The optimized data-matching, transparent open box (TOB) algorithm, can successfully establish highly accurate total organic carbon (TOC) predictions from suites of well logs, with or without the support of detailed mineralogical data, on a supervised learning basis for one or more wells. Applied to two well sections (A and B), 48 km apart, penetrating the Lower Barnett Shale (LBS) in the north-eastern part of the Fort Worth Basin, TOB achieves increasing TOC prediction accuracy (RMSE from 0.7% improving to < 0.01% TOC; R2 from 0.793 improving to 0.999) as the sampling density of the log curves increases from one data record for each ~ 0.5-ft interval to one record for each ~ 0.04-ft interval.
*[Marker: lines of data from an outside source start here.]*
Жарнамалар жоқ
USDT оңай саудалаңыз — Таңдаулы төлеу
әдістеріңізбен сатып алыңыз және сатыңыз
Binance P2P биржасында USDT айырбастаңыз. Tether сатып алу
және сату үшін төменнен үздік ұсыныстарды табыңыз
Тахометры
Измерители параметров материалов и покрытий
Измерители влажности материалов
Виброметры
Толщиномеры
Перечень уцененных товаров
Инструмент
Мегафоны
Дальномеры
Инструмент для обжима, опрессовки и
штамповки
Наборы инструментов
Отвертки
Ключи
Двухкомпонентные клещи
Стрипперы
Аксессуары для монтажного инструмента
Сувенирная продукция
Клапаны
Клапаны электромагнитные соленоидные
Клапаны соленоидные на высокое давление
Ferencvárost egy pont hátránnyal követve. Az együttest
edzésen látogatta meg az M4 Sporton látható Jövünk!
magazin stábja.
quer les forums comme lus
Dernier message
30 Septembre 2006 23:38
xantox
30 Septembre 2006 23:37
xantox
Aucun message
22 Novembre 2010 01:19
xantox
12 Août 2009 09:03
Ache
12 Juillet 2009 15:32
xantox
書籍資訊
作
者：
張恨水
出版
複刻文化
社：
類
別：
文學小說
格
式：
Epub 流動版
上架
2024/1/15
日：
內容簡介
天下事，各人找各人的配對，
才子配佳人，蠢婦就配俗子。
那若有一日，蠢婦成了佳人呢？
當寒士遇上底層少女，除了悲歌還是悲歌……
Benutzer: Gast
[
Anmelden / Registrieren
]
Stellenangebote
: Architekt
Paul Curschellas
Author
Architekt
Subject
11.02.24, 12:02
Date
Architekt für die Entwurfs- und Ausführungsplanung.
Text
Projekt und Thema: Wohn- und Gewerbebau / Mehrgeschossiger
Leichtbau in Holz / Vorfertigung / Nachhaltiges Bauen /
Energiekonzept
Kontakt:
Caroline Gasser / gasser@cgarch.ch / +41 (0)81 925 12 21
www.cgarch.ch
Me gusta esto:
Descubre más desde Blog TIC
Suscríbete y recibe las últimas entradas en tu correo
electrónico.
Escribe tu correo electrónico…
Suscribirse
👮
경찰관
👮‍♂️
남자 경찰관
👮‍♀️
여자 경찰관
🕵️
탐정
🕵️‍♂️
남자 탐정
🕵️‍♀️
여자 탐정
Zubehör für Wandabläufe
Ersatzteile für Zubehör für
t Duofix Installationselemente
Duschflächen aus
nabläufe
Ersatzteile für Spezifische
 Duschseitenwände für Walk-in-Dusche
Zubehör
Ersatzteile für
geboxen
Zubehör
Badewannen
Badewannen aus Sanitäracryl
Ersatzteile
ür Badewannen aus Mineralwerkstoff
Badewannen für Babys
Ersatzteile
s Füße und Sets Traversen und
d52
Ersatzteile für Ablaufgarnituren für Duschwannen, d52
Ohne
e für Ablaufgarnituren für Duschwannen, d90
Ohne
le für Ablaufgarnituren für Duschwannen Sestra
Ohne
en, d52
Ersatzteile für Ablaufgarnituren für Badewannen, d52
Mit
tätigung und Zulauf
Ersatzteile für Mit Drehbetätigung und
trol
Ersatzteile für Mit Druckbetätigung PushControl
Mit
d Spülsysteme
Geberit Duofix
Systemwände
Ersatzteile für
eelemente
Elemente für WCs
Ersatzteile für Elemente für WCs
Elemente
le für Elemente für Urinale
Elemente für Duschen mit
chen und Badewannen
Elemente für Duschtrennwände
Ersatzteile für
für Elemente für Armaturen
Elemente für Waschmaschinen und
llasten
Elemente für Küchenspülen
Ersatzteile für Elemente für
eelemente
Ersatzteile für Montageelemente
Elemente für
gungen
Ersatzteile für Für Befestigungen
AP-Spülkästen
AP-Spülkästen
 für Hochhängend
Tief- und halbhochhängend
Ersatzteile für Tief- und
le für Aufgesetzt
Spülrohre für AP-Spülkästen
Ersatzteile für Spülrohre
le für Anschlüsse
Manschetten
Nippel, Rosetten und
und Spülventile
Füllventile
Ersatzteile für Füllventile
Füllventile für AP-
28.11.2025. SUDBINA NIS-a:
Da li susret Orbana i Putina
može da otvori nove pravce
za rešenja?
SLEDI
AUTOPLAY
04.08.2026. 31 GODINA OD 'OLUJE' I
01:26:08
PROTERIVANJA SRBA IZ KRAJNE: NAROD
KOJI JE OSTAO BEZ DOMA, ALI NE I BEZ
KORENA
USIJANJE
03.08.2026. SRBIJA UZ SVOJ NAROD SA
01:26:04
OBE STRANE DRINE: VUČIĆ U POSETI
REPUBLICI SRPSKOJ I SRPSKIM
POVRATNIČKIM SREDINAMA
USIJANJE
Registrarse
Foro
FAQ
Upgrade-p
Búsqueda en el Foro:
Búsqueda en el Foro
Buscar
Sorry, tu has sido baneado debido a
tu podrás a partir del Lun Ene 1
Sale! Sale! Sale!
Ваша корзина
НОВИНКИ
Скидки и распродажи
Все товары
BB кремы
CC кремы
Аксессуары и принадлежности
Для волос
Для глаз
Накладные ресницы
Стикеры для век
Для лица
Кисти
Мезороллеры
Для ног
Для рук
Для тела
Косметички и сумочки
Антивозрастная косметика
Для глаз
TOB can also be successfully tuned to accurately predict TOC for a combined dataset of both wells A and B together for a 10-input-variable model (RMSE = 0.3%TOC; R2 = 0.955) sampled with data records every 0.4 ft, and a 6-input-variable model (RMSE = 0.04% TOC; R2 = 0.999) sampled at with data records every 0.075 ft. The 6-input-variable, combine-well model involves the five basic well logs (Gr, Pb, Rs, Np, DT), with fractional stratigraphic height making up the sixth input variable from the base of the LBS. It is the 6-variable model that has potential to be used practically to predict TOC in surrounding wells, in comparable basin settings, for which only the basic suite of logs is available. This non-correlation, data- matching technique has the potential to offer a credible alternative to the various multi-variate regression models and correlation-based machine learning methods for predicting TOC from well logs in an accurate, consistent, reliable and transparent manner. Future multi-well studies are required to confirm that potential and to establish the TOC prediction accuracy that might be achieved when applied in unsupervised circumstances.

7 Availability of Data and Material

The data and information used come from published studies cited in the manuscript. Listings of the data are available on request.